═══ Data shown ═══
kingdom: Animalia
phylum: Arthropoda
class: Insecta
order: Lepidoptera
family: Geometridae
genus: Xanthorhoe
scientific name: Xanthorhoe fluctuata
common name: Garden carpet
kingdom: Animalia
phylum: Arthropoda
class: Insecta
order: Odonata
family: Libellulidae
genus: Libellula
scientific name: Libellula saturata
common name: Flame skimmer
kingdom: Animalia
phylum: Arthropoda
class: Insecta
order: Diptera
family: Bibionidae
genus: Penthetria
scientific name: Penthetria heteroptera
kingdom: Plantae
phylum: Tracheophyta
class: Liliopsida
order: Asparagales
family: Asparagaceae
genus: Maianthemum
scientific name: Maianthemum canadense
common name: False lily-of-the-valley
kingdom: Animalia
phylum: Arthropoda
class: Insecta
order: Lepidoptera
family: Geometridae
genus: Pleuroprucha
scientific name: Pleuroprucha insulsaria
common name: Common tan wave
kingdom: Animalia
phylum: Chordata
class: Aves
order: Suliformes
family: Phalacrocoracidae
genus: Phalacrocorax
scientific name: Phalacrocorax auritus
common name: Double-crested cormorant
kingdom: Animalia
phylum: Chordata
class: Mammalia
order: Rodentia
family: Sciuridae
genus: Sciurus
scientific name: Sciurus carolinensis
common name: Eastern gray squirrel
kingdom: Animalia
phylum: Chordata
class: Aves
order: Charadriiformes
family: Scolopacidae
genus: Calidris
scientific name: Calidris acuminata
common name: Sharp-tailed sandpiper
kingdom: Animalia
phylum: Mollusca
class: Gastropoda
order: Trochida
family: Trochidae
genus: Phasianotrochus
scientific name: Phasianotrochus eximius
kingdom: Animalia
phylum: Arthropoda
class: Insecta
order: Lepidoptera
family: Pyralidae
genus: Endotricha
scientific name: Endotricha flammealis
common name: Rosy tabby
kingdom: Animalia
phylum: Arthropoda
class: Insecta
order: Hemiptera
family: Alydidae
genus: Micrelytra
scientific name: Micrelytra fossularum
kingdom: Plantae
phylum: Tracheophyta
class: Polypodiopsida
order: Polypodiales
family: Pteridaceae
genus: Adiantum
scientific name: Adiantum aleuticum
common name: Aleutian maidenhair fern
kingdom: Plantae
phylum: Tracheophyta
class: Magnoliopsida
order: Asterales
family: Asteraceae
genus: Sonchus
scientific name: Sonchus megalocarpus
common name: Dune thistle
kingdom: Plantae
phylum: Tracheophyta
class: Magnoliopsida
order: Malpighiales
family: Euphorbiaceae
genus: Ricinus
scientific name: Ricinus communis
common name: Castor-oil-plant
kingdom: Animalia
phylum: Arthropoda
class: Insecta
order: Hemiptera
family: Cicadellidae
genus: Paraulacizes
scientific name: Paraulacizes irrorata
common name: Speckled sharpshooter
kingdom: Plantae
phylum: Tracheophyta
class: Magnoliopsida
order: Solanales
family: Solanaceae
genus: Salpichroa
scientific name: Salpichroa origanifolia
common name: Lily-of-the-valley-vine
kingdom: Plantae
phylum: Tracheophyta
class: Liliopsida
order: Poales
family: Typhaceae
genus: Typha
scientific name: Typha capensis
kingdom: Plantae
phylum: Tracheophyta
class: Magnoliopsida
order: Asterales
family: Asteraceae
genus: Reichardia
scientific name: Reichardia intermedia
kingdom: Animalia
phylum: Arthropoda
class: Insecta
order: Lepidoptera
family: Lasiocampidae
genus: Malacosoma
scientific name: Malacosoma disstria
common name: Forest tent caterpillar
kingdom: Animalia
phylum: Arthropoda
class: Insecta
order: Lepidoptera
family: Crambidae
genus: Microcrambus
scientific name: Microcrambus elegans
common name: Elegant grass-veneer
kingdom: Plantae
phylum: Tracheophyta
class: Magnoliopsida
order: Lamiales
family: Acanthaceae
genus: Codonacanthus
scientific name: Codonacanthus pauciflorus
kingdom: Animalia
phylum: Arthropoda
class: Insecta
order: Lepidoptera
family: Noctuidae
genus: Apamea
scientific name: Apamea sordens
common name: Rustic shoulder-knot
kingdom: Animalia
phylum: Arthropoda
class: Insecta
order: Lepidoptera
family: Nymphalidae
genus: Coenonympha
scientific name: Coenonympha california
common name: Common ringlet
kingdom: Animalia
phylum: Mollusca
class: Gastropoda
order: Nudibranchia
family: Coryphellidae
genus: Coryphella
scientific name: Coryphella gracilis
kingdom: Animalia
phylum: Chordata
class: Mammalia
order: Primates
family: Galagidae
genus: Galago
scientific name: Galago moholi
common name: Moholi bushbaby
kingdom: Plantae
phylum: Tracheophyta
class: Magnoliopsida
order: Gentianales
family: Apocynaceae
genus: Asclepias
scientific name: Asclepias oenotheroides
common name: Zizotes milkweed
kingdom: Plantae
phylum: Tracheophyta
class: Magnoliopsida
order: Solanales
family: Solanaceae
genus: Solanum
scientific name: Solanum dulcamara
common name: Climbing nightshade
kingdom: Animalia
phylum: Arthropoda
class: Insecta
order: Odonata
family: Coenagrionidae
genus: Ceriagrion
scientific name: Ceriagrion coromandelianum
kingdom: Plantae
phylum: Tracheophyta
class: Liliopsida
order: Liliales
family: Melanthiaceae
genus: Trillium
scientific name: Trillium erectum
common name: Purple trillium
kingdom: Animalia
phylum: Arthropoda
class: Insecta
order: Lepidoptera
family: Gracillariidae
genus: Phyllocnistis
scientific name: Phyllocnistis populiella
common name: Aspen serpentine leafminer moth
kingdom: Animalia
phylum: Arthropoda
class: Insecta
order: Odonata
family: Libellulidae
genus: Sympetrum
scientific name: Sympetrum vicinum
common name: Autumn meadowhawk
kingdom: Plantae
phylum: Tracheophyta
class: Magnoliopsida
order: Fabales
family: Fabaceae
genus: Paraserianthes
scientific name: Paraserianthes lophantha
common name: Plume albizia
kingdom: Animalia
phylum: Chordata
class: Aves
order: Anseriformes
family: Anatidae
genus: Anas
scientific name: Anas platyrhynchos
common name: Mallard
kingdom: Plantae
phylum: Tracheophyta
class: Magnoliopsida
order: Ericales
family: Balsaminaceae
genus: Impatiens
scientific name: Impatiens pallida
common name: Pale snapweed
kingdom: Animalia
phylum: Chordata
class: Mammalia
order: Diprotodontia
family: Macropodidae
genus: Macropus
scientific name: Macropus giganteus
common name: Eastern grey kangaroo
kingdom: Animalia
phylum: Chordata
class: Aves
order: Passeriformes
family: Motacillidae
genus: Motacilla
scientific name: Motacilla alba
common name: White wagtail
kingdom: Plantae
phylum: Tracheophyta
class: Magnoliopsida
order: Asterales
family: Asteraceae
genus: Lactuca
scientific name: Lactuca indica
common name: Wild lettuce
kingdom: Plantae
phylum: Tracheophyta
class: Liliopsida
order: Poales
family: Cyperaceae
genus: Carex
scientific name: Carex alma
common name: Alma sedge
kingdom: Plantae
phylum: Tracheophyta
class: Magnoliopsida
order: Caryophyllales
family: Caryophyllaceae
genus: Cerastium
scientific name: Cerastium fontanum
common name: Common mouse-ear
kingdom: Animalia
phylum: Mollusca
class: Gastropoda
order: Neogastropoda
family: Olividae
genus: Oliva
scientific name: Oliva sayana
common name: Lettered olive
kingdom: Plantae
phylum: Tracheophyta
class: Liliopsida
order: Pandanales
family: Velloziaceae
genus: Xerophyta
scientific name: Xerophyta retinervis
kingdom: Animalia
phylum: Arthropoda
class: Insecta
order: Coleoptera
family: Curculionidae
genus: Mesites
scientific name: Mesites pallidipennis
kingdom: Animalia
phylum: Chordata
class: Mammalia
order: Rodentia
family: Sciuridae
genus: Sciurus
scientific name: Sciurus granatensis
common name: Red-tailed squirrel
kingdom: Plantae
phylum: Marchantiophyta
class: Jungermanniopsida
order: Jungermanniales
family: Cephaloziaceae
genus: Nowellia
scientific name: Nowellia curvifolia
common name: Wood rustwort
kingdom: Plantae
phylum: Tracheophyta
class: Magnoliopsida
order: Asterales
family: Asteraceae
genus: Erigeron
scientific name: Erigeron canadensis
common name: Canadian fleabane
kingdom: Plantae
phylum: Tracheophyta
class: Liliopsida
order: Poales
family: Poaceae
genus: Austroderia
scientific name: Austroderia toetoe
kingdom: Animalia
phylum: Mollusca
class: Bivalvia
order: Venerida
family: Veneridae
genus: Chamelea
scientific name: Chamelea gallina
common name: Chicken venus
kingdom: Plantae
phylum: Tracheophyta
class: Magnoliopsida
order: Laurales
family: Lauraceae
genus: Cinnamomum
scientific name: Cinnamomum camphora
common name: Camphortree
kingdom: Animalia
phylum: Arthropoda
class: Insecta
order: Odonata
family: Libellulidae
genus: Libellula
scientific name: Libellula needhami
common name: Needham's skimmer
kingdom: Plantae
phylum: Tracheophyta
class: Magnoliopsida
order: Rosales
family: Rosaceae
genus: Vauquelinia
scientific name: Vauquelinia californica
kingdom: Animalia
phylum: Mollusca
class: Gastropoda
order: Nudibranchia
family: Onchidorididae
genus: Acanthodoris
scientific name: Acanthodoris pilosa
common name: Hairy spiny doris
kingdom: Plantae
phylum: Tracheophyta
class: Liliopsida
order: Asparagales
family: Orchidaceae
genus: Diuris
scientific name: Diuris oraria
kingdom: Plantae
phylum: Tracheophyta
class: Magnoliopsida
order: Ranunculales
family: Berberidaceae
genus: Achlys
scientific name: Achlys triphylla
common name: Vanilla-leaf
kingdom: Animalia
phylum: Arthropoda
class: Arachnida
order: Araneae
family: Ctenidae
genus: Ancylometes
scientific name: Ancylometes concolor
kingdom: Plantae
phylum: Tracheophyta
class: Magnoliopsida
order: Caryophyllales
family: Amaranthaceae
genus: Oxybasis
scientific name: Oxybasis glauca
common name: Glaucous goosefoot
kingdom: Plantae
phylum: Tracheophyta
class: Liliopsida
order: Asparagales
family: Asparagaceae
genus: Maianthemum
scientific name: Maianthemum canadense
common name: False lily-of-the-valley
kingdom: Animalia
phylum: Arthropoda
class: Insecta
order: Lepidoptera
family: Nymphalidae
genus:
═══
* [Exercise instructions]:
Edit the lines from the first one up to and including the line with "scientific name: Libellula saturata" by changing "scientific name" to "species name", and leave everything else as it is. Give back only those lines.

* [Answer for this exercise]:
kingdom: Animalia
phylum: Arthropoda
class: Insecta
order: Lepidoptera
family: Geometridae
genus: Xanthorhoe
species name: Xanthorhoe fluctuata
common name: Garden carpet
kingdom: Animalia
phylum: Arthropoda
class: Insecta
order: Odonata
family: Libellulidae
genus: Libellula
species name: Libellula saturata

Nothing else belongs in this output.